_THE RECORDS:_
◇ ◇ ◇ ◇

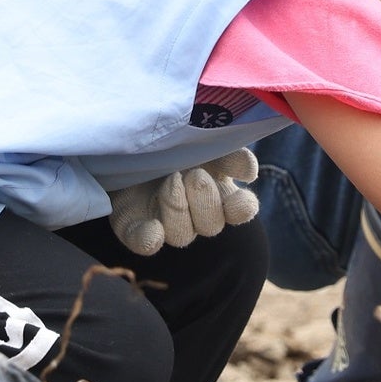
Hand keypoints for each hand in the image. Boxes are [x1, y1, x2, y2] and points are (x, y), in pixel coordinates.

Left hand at [109, 149, 258, 253]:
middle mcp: (194, 215)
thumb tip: (248, 171)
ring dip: (178, 207)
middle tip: (195, 174)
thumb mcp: (203, 138)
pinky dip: (150, 238)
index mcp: (218, 192)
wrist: (131, 141)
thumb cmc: (176, 140)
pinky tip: (153, 228)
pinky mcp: (134, 227)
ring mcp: (164, 224)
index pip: (241, 210)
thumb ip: (226, 150)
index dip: (241, 207)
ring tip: (170, 178)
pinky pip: (144, 243)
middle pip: (211, 225)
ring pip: (181, 235)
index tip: (237, 194)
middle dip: (204, 200)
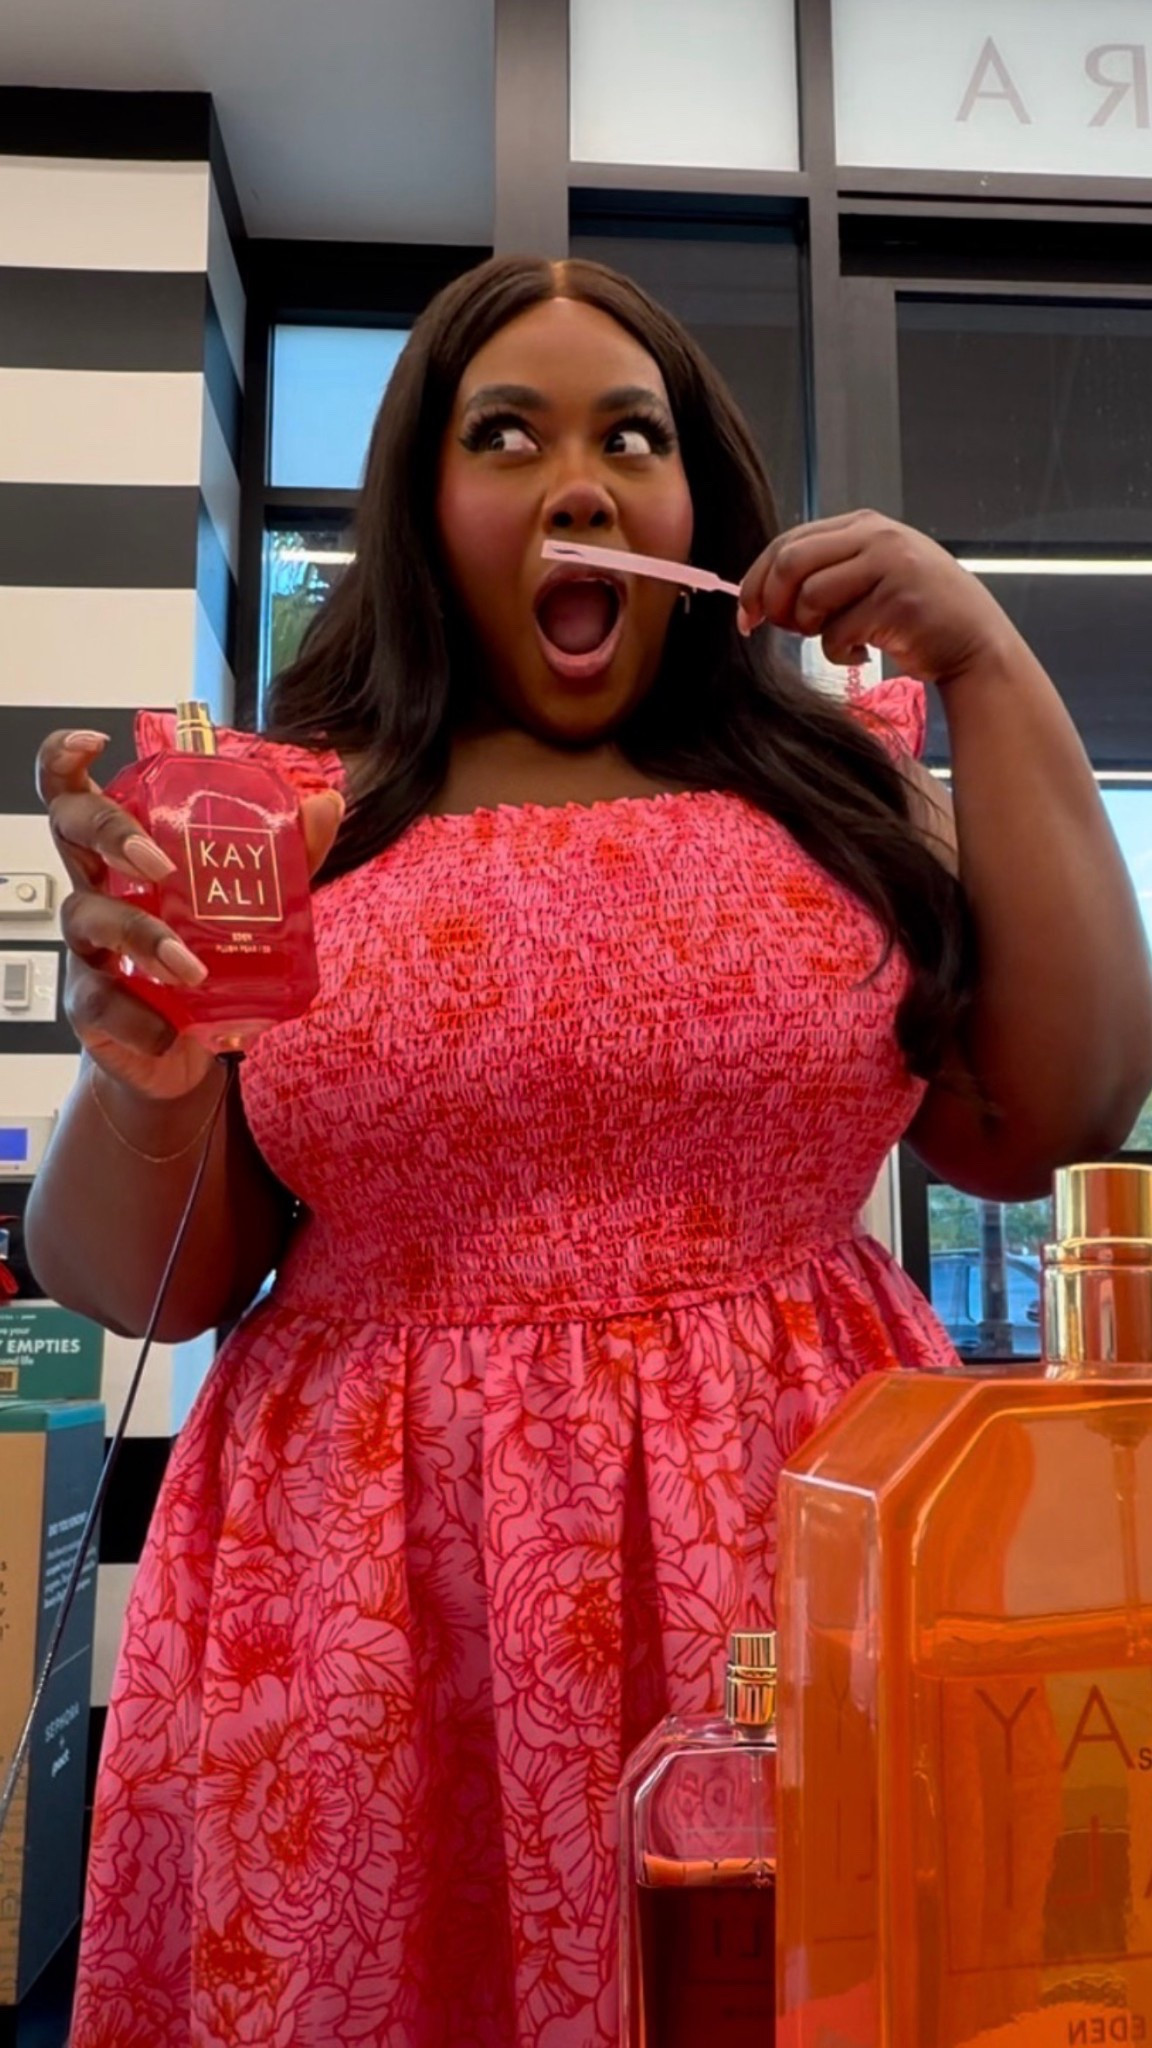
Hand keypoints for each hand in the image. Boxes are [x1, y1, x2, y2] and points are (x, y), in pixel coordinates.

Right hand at [36, 730, 343, 1102]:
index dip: (67, 759)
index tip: (95, 745)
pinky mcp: (90, 1005)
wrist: (176, 1053)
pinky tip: (172, 1029)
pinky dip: (140, 1017)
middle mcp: (98, 887)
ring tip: (190, 968)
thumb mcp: (242, 902)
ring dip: (141, 937)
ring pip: (89, 916)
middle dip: (110, 834)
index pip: (78, 791)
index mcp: (126, 851)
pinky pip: (101, 1002)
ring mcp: (88, 946)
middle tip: (157, 863)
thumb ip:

◇ ◇ ◇ ◇

_PROBLEM STATEMENT:_
Copy the listing exactly but drop its images.

_RESPONSE AREA:_
Hand keypoints for each hand in the image. Boxes are [x1, y1, x2, y2] and points are (x, y), in pixel coordinates.

Left hand at [109, 149, 258, 253]:
middle mcp: (194, 215)
thumb tip: (248, 171)
ring dip: (178, 207)
middle tip: (195, 174)
thumb mcp: (203, 138)
pinky dip: (150, 238)
index mcp: (218, 192)
wrist: (131, 141)
thumb cmc: (176, 140)
pinky tip: (153, 228)
pinky mcp: (134, 227)
ring mcp: (164, 224)
index pip: (241, 210)
thumb ip: (226, 150)
index dip: (241, 207)
ring tip: (170, 178)
pinky pip: (144, 243)
middle pip: (211, 225)
ring pip: (181, 235)
index tip: (237, 194)
middle dip: (204, 200)
Hand keypoints for each hand in the image. Boxes are [x1, y1, x2, y2] and points are (x, y), in pixel coordinates.

Right hand at [36, 730, 343, 1102]:
index dip: (67, 759)
index tip: (95, 745)
pinky mcp: (90, 1005)
wrist: (176, 1053)
pinky tip: (172, 1029)
pinky dip: (140, 1017)
middle mcp: (98, 887)
ring tip: (190, 968)
thumb mcp: (242, 902)
ring dip: (141, 937)
ring pip: (89, 916)
middle dip: (110, 834)
index pip: (78, 791)
index mcp: (126, 851)
pinky pip: (101, 1002)
ring mcp: (88, 946)
middle tip: (157, 863)
thumb ip:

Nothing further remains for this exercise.